■ What is needed: The data must be reproduced verbatim; images are to be omitted.

■ Provided data:

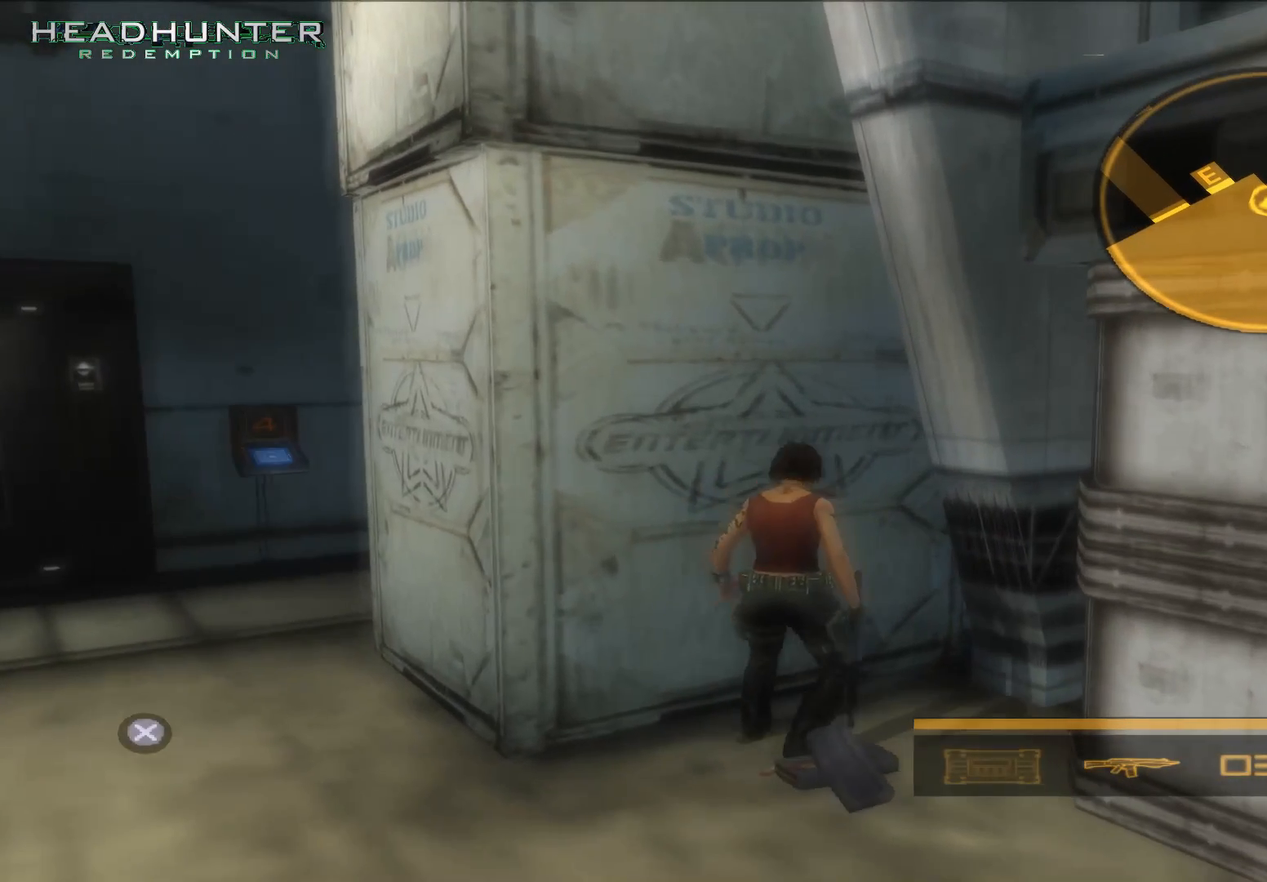
Gameplay with a controller (Xbox layout); each line is a JSON object with the inputs held at the frame after it. "button_events" lists button changes between this image and that frame as [ms after this image, input, new state], when the widget could be followed in between (sticks are given only as held states). Not read: L3.
{"buttons": [], "left_stick": "center", "right_stick": "center", "button_events": []}
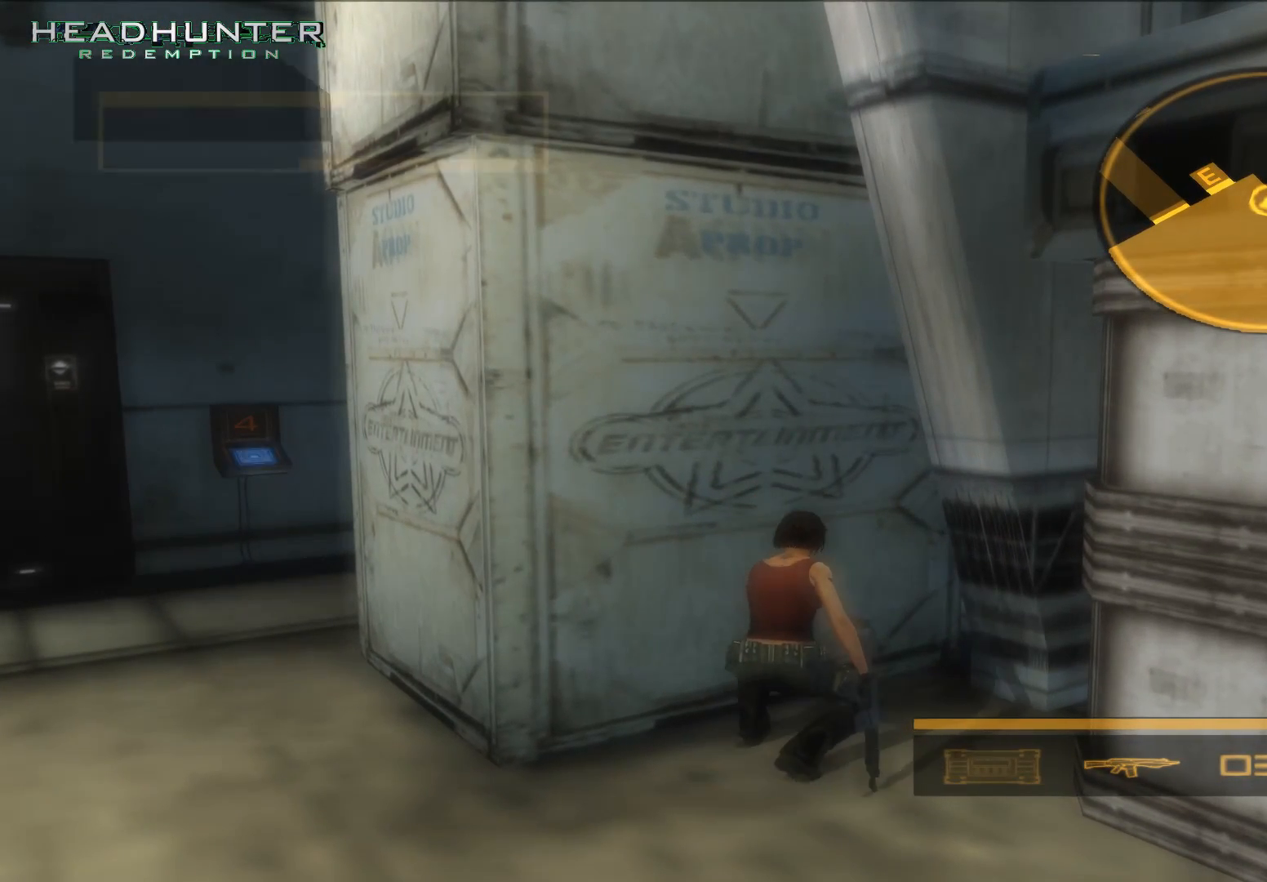
{"buttons": [], "left_stick": "center", "right_stick": "center", "button_events": [[317, "DPAD_LEFT", "down"], [500, "DPAD_LEFT", "up"]]}
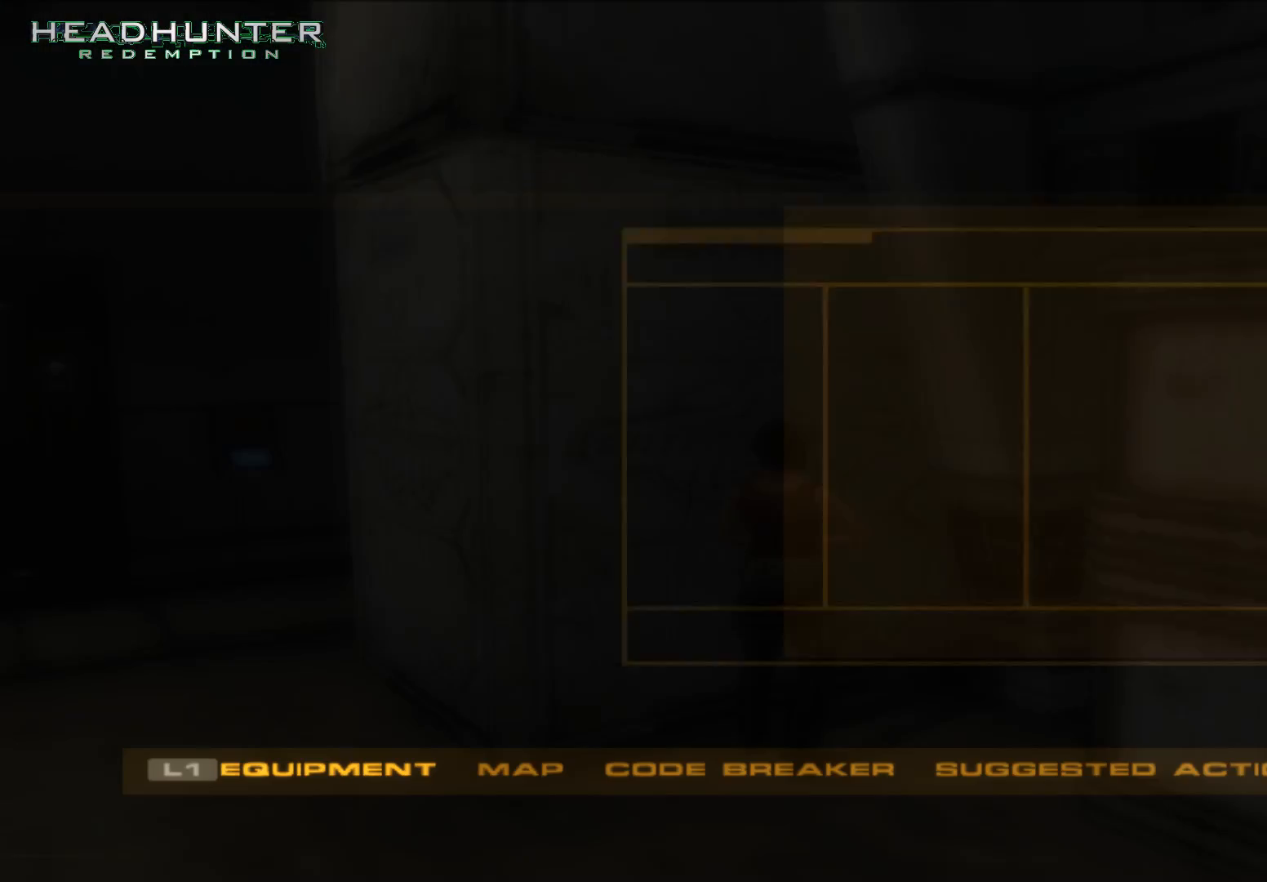
{"buttons": [], "left_stick": "center", "right_stick": "center", "button_events": [[200, "DPAD_UP", "down"], [317, "DPAD_UP", "up"], [383, "DPAD_UP", "down"], [500, "DPAD_UP", "up"]]}
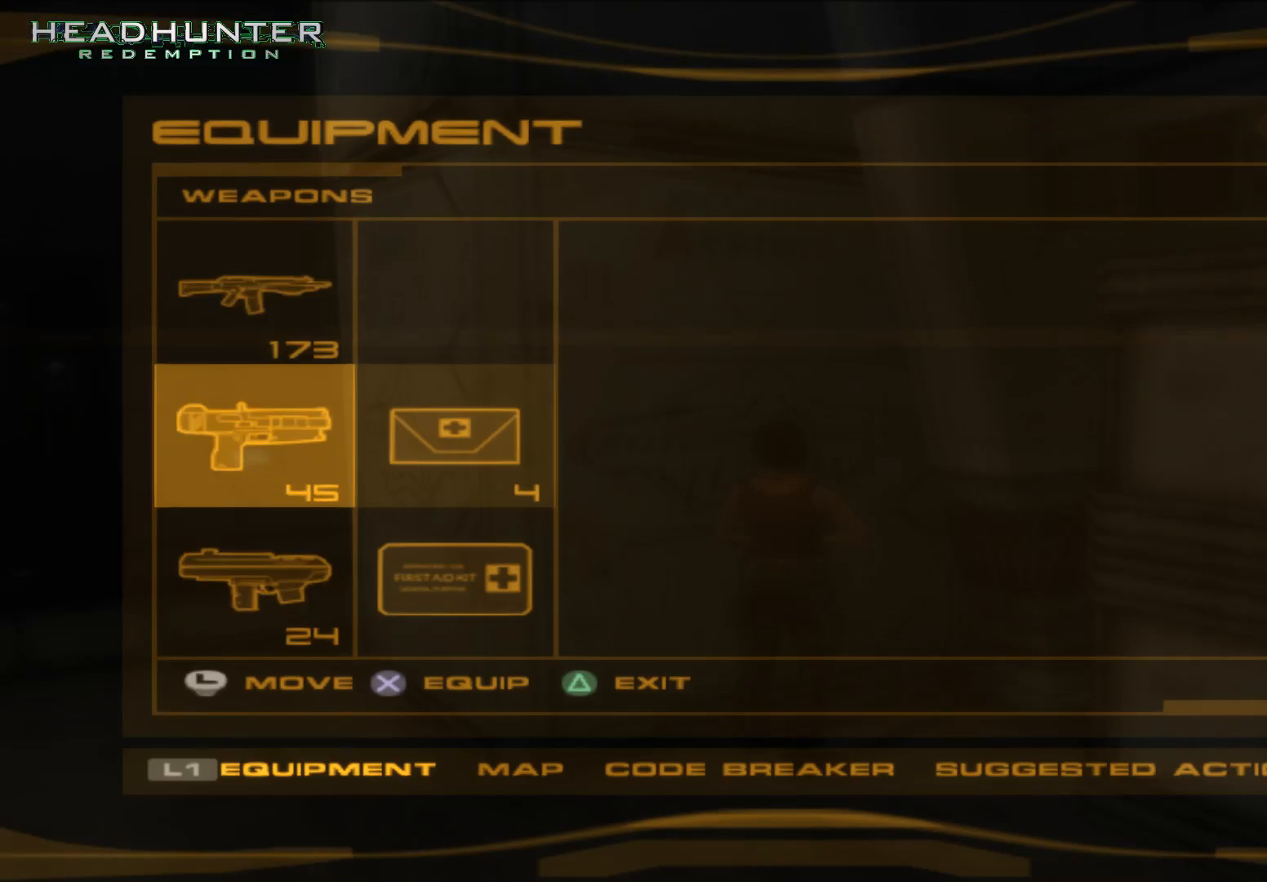
{"buttons": [], "left_stick": "center", "right_stick": "center", "button_events": [[133, "DPAD_UP", "down"], [200, "DPAD_UP", "up"], [250, "DPAD_UP", "down"], [383, "DPAD_UP", "up"]]}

■ Result of the exercise:
Gameplay with a controller (Xbox layout); each line is a JSON object with the inputs held at the frame after it. "button_events" lists button changes between this image and that frame as [ms after this image, input, new state], when the widget could be followed in between (sticks are given only as held states). Not read: L3.
{"buttons": [], "left_stick": "center", "right_stick": "center", "button_events": []}
{"buttons": [], "left_stick": "center", "right_stick": "center", "button_events": [[317, "DPAD_LEFT", "down"], [500, "DPAD_LEFT", "up"]]}
{"buttons": [], "left_stick": "center", "right_stick": "center", "button_events": [[200, "DPAD_UP", "down"], [317, "DPAD_UP", "up"], [383, "DPAD_UP", "down"], [500, "DPAD_UP", "up"]]}
{"buttons": [], "left_stick": "center", "right_stick": "center", "button_events": [[133, "DPAD_UP", "down"], [200, "DPAD_UP", "up"], [250, "DPAD_UP", "down"], [383, "DPAD_UP", "up"]]}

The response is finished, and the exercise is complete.